Among the key programmatic decisions the QDR proposes in fiscal year 2007 is to increase special operations forces by 15 percent and special forces battalions by one-third. The U.S. Marine Corps has added 2,600 Marines to the Special Operations Command, and the U.S. Army is increasing its number of units in both the Special Operations Command and Army Special Forces. The U.S. Navy is adding SEAL (sea, air, land) teams and the U.S. Air Force is adding squadrons to the command. Conventional force operational arms also will grow by shifting people from combat service and support jobs into combat jobs. This will be done without adding to authorized overall staff levels.

Another effort is to fund a $1.5 billion initiative over the next five years to develop broad-spectrum medical countermeasures against the threat of genetically engineered biological agents. The program would include advanced detection and deterrent capabilities.

In addition, the department also needs to develop a wider range of conventional and non-kinetic deterrent options while maintaining a robust nuclear presence, the review states.

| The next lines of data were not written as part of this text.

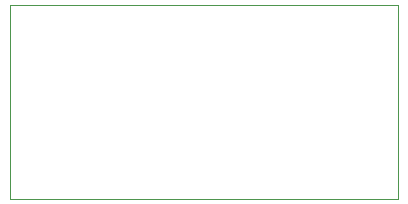
<source format=gbr>
G04 #@! TF.FileFunction,Profile,NP*
%FSLAX46Y46*%
G04 Gerber Fmt 4.6, Leading zero omitted, Abs format (unit mm)*
G04 Created by KiCad (PCBNEW (2015-01-16 BZR 5376)-product) date 4/3/2015 6:07:08 PM*
%MOMM*%
G01*
G04 APERTURE LIST*
%ADD10C,0.100000*%
G04 APERTURE END LIST*
D10*
X170000000Y-109397800D02*
X170000000Y-93000000D01*
X202844400Y-109397800D02*
X170000000Y-109397800D01*
X202844400Y-93000000D02*
X202844400Y-109397800D01*
X170000000Y-93000000D02*
X202844400Y-93000000D01*
M02*

</source>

The QDR also focuses on improving the nation’s ability to deal with the dangers posed by states that possess WMDs and the possibility of terrorists gaining control of them. The U.S. Strategic Command will be the lead combatant command for integrating and synchronizing the effort to combat WMDs. The Defense Department also will establish a deployable joint task force headquarters for WMD elimination to provide immediate command and control of forces for executing those missions.

Among the visions detailed in the review are intelligence, surveillance, reconnaissance, network-centricity, and joint command and control. The QDR also looks at the business challenges of the Defense Department and includes recommendations about the defense acquisition process.

Achieving the vision set out in the QDR will require maintaining and adapting the United States’ enduring alliances and using them as models for the breadth and depth of cooperation that the United States seeks to foster with others around the world. The QDR’s agenda seeks to reinforce these links.

The foundation of this QDR is the National Defense Strategy, published in March 2005. The strategy calls for the United States to continue to reorient capabilities to address a wider range of challenges. Senior civilian and military leaders of the Defense Department worked during 2005 to develop the new QDR. In doing so, they tested the conclusions of the 2001 QDR, applied the lessons learned from more than four years of the global war on terrorism and tested assumptions about the continuously changing world.